Restore picks the newest base snapshot at or before the target time, extracts it,
and stitches the archived oplog forward onto it up to the target — so any moment
in the archived history is reachable. If the base snapshots plus segments don't
cover the requested time (a gap), it fails loudly rather than returning a
truncated database.

## Change-stream resume continuity

By default the restored data directory starts a **fresh oplog timeline** — the
replayed history isn't carried into the target, so a change stream on the restored
server resumes only from the restore point forward (this matches `mongorestore`).

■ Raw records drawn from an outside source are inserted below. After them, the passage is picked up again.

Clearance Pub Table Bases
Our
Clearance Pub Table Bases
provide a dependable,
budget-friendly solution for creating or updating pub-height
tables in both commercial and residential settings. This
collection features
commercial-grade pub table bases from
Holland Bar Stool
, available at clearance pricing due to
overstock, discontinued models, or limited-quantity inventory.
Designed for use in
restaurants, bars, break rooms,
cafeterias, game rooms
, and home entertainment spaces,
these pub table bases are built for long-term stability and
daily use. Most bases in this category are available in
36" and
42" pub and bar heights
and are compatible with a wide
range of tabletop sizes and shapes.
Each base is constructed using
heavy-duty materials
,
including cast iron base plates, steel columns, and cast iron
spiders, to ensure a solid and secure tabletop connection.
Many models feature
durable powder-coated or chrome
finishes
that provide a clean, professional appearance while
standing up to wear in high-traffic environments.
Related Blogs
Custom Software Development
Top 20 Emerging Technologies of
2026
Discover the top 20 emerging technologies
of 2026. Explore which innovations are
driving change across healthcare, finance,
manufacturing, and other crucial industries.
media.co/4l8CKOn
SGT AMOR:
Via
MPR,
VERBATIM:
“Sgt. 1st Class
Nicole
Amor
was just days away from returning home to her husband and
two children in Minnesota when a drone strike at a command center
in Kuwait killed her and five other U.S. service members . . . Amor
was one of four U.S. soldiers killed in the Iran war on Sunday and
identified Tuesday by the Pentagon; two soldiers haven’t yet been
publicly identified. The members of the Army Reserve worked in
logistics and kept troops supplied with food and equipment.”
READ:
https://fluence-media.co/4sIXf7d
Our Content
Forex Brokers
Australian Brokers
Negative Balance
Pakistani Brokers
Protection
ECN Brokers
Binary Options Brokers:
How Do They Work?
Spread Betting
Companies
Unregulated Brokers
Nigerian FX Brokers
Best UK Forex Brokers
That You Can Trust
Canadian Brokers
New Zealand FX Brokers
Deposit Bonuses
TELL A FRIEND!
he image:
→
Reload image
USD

Pass `--preserve-oplog` (`secantusdb restore`) or `preserveOplog: true`
(`secantusAdmin.restoreToTimestamp`) to carry the replayed oplog onto the restored
directory **verbatim** — same seq, timestamp, and pre-images. A change stream on
the restored server can then resume from a [resume token](change-streams.md)
minted *before* the restore point, because the rows that token references are
present.

## Quick reference

| Task | CLI | Wire command | Python API |
|------|-----|--------------|------------|
| Snapshot backup | — | `secantusAdmin.backupArchive` | `Storage.create_archive` |
| Extract a snapshot | `secantusdb-restore-archive` | `secantusAdmin.restoreArchive` | `extract_backup_archive` |
| Restore to a time | `secantusdb restore --to-time/--to-timestamp` | `secantusAdmin.restoreToTimestamp` | `oplog_replay.restore_to_timestamp` |
| Restore "latest" | `secantusdb restore` (no bound) | `restoreToTimestamp` (no bound) | `restore_to_timestamp()` |
| Carry oplog for resume | `--preserve-oplog` | `preserveOplog: true` | `carry_oplog=True` |
| Take a base snapshot | — | `secantusAdmin.archiveBaseSnapshot` | `Storage.archive_base_snapshot` |
| Restore from an archive dir | `secantusdb restore --source <dir>` | `restoreToTimestamp` (dir source) | `pitr_archive.restore_from_archive_dir` |
| Enable oplog archiving | `--oplog-archive-dir DIR` | — | `Storage(oplog_archive_dir=…)` |

## Notes & limitations

- Restore is **offline**: it writes a fresh data directory you then start a new
  server on. There is no in-place / hot restore (neither does `mongod`).
- The source must be a **stopped** server's data directory or a backup archive —
  WiredTiger's single-writer lock forbids opening a live one. Take a
  `backupArchive` from the live server instead, then restore from that.
- Base snapshots and oplog archiving have **no background scheduler** by design —
  the operator drives `archiveBaseSnapshot` / pruning explicitly.
- See [Change streams](change-streams.md) for the oplog model, [Running in
  production](production.md) for a deployment shape, and
  [Compatibility](compatibility.md) for the broader divergence list.